Okuma aşığı iki genç arkadaşın birlikte yaşadıkları ülke üzerine güzel fikirleri vardır. Ana karakter Yuta Makiri ve en yakın arkadaşı tam bir kitap aşığıdır. Kitapsız yaşayamazlar. Sevdikleri kitapları insanlara okutmak adına çok uğraşırlar.

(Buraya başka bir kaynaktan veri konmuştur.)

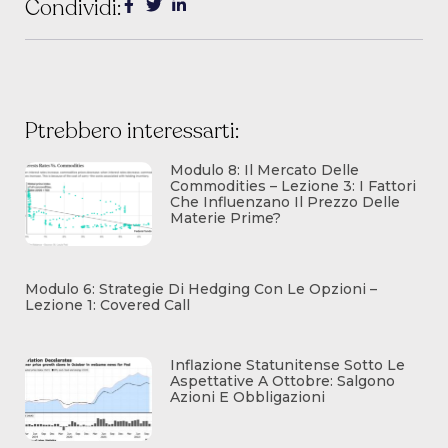
Condividi:
Ptrebbero interessarti:
Modulo 8: Il Mercato Delle
Commodities – Lezione 3: I Fattori
Che Influenzano Il Prezzo Delle
Materie Prime?
Modulo 6: Strategie Di Hedging Con Le Opzioni –
Lezione 1: Covered Call
Inflazione Statunitense Sotto Le
Aspettative A Ottobre: Salgono
Azioni E Obbligazioni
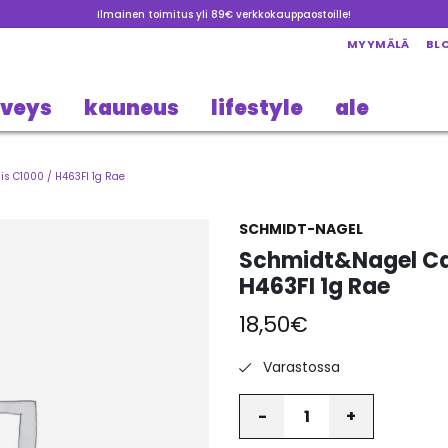
Ilmainen toimitus yli 89€ verkkokauppaostoille!
MYYMÄLÄ
BL
rveys
kauneus
lifestyle
ale
is C1000 / H463FI 1g Rae
SCHMIDT-NAGEL
Schmidt&Nagel Cal
H463FI 1g Rae
18,50
€
Varastossa
Määrä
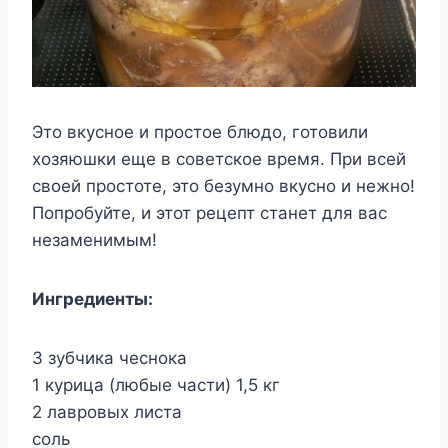
Это вкусное и простое блюдо, готовили
хозяюшки еще в советское время. При всей
своей простоте, это безумно вкусно и нежно!
Попробуйте, и этот рецепт станет для вас
незаменимым!
Ингредиенты:
3 зубчика чеснока
1 курица (любые части) 1,5 кг
2 лавровых листа
соль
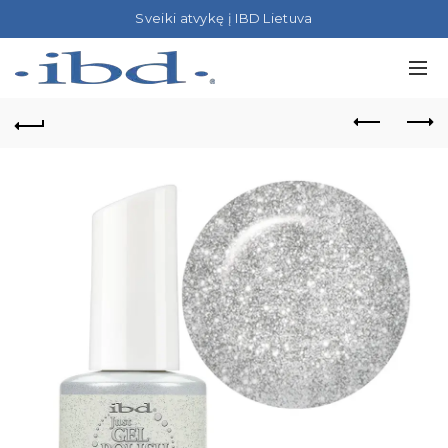
Sveiki atvykę į IBD Lietuva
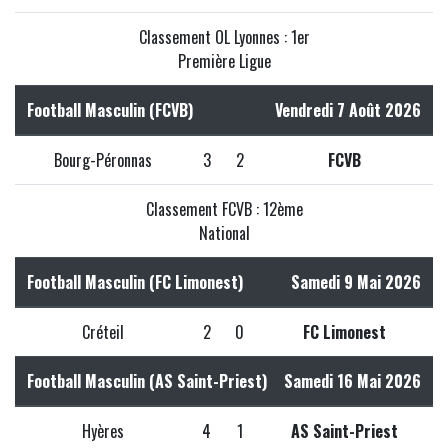
Classement OL Lyonnes : 1er
Première Ligue
Football Masculin (FCVB)
Vendredi 7 Août 2026
Bourg-Péronnas
3
2
FCVB
Classement FCVB : 12ème
National
Football Masculin (FC Limonest)
Samedi 9 Mai 2026
Créteil
2
0
FC Limonest
Football Masculin (AS Saint-Priest)
Samedi 16 Mai 2026
Hyères
4
1
AS Saint-Priest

Ama bunu yapabilmek için Yuta devlet başkanı olmalıdır. Yuta, Vahip ve Fan Filifon bu amaçları üstüne uzun mesai harcarlar. Reklamlar, kampanyalar, bildiriler vs. Çalışmalar meyve verir, Yuta devlet başkanı olur. Ve sonra her şey kitaplara göre tasarlanır. Okuma oranlarında çok ciddi artışlar görülmeye başlanmıştır. Artık tek problem insanların istedikleri kitapları okuyamamalarıdır.

Ademhan Esen Ademhan Esen

Kabul, herkese okuma alışkanlığı kazandırılmıştır ama insanlar yeni şeyleri, kendi istedikleri şeyleri okumak istemektedir. İşte burası! Bana göre öykünün en lezzetli yeridir.

Çünkü toplum, kitap okumayan bir konumdan, kendi kitaplarını seçebilecek bir hale evirilmiştir. Okurun gözünden kaçmayan bu küçük ama önemli detay Vahip’in gözünden de kaçmaz ve Yuta ile arası açılır ve yönetime el koyar. Bir çeşit sivil darbe yapılır. Artık halkın istediği olmuş olur. İnsanlar hangi oyunları ne zaman izleyeceğine kendisi karar verebiliyor, istedikleri yazarların istedikleri kitabından okumaya başlayabiliyordur.

Sizin de şakaklarınızdan başlayıp başınıza yayılan bir ağrınız varsa, eklemleriniz karıncalanıyor, dişiniz sızlıyorsa; kaslarınız geriliyor, damarlarınız damarınızın üstüne biniyor veya boynunuz tutuluyorsa; ateşiniz yüksek, alev alev yanıyorsanız; biraz da depresyondaysanız ve canınız sıkılıyorsa tereddüt etmeden bir ağrı kesici alın, eğlencenin dibine vurun, huzurun zirvesine çıkın, dertlerden arınıp ruhunuza güzel bir tatil armağan edin.